Rep. Paul Ryan (R-WI), the architect of the Republican’s new budget proposal, is courageous in one sense. By proposing to privatize Medicare and reduce Medicare benefits, he is risking his political career. But while he may be serious about cutting Medicare, that doesn’t mean his proposal represents an even vaguely serious attempt to reduce the budget deficit.
Ryan’s program doesn’t actually address the rising costs of providing health care. It simply reduces the amount of health care the government will help provide through the program. Ryan suggests that painful cuts like this are necessary because the country’s rising debt burden means it can no longer afford to spend as much money on health care for older Americans.
That sounds plausible enough. But Ryan thinks at the same time that the country can afford to lower the top individual and corporate tax rates from 35% to 25%. In other words, Ryan wants to eliminate benefits to people who have spent their lives paying into the Medicare system while lowering the tax rate on the rich to its lowest level since 1931—even though what we pay in taxes is already both historically low and low compared to the rest of the developed world, and even though the rich have been getting a steadily larger share of our national income for the last thirty years.
In fact, according to a Center on Budget and Policy Priorities analysis, two-thirds of the cost savings in Ryan’s plan from cutting programs for lower-income Americans. And instead of using those savings to pay down the deficit, Ryan passes much of the money on to wealthy Americans in the form of various tax breaks. In other words, instead of using the money he cuts to reduce the deficit, Ryan’s plan simply transfers it from the poor to the rich.
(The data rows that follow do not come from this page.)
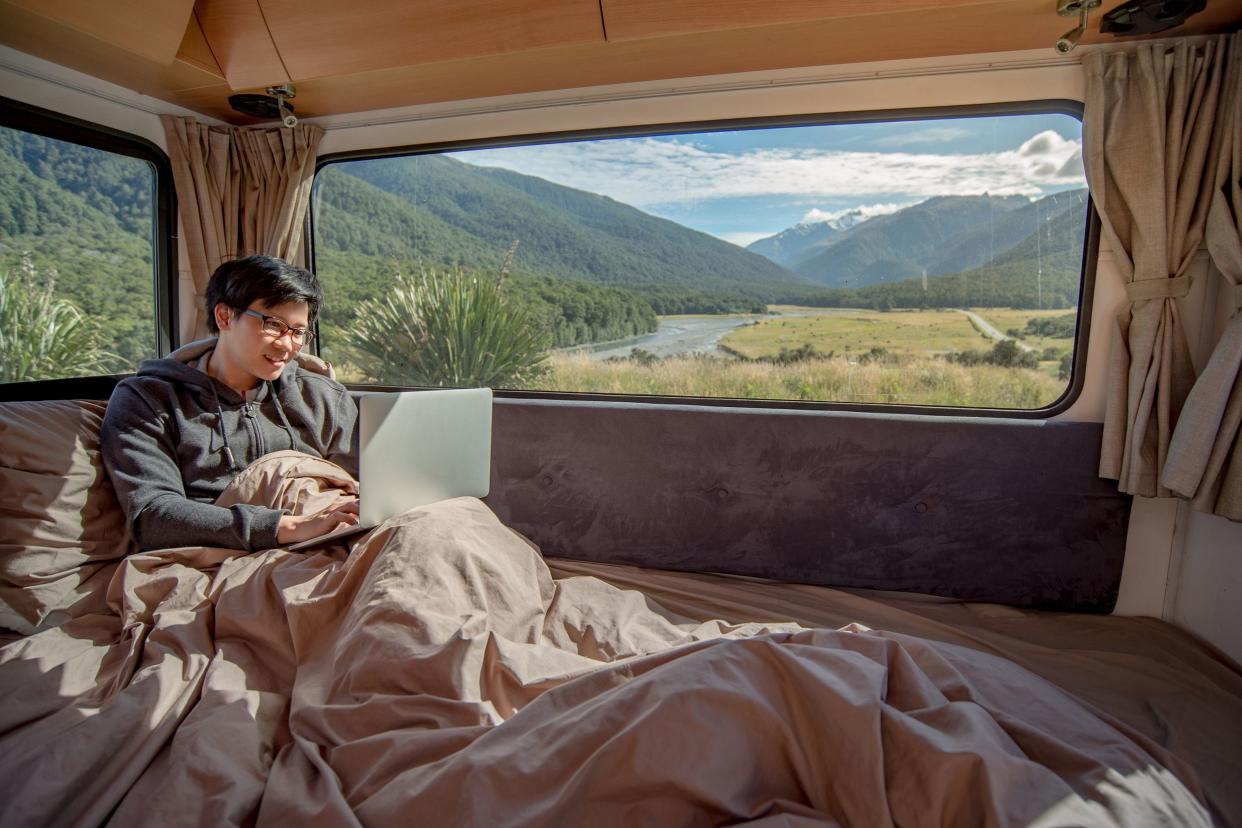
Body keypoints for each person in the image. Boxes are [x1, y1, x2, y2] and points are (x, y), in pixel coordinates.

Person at [102, 255, 361, 552]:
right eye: (273, 324)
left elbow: (365, 487)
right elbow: (152, 516)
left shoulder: (321, 395)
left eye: (298, 332)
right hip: (226, 556)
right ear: (224, 317)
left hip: (333, 540)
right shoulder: (149, 400)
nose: (286, 345)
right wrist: (284, 527)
So how can Ryan claim that his plan would reduce the deficit $4 trillion? Ryan assures us that, even though he plans to cut taxes on the rich, overall tax revenues will somehow stay the same. That presumably implies either that he will raise taxes for the rest of us or that lowering taxes on the rich will improve the economy so much that it will actually increase revenues by billions of dollars. That supply-side idea that lowering the tax rate would increase tax revenue, of course, is the same one that wrongly suggested that an economic boom would follow the Bush tax cuts.
Ryan’s plan is built in any case on wildly implausible projections that lowering taxes will bring about unprecedented prosperity, with unemployment quickly falling well below what economists call its “natural rate” to levels not seen since we drafted men to fight in the Korean War. At the same the Ryan plan would somehow—he doesn’t say how—reduce spending on defense and all discretionary programs to just 3.5% of GDP. As Paul Krugman points out, that’s a level not seen since the Coolidge administration, before the National Security Act had created a permanent military establishment. It’s less than half what we’ve spent on that category every year since WWII, and less than what we currently spend on defense alone. In other words, unless we essentially dismantle the military, Ryan’s plan would essentially mean the end of discretionary federal spending entirely.
The reason Ryan has to gut the budget, of course, is that he insists on continuing to lower taxes even on the wealthy. As Steve Benen says, that—and not deficit reduction—is the real point of the plan. In fact, as Ezra Klein has pointed out, the truth is that we could cut the deficit almost in half simply by repealing the Bush tax cuts that were extended in December—simply by paying, in other words, the same reasonable amount of taxes that we did during the Clinton administration.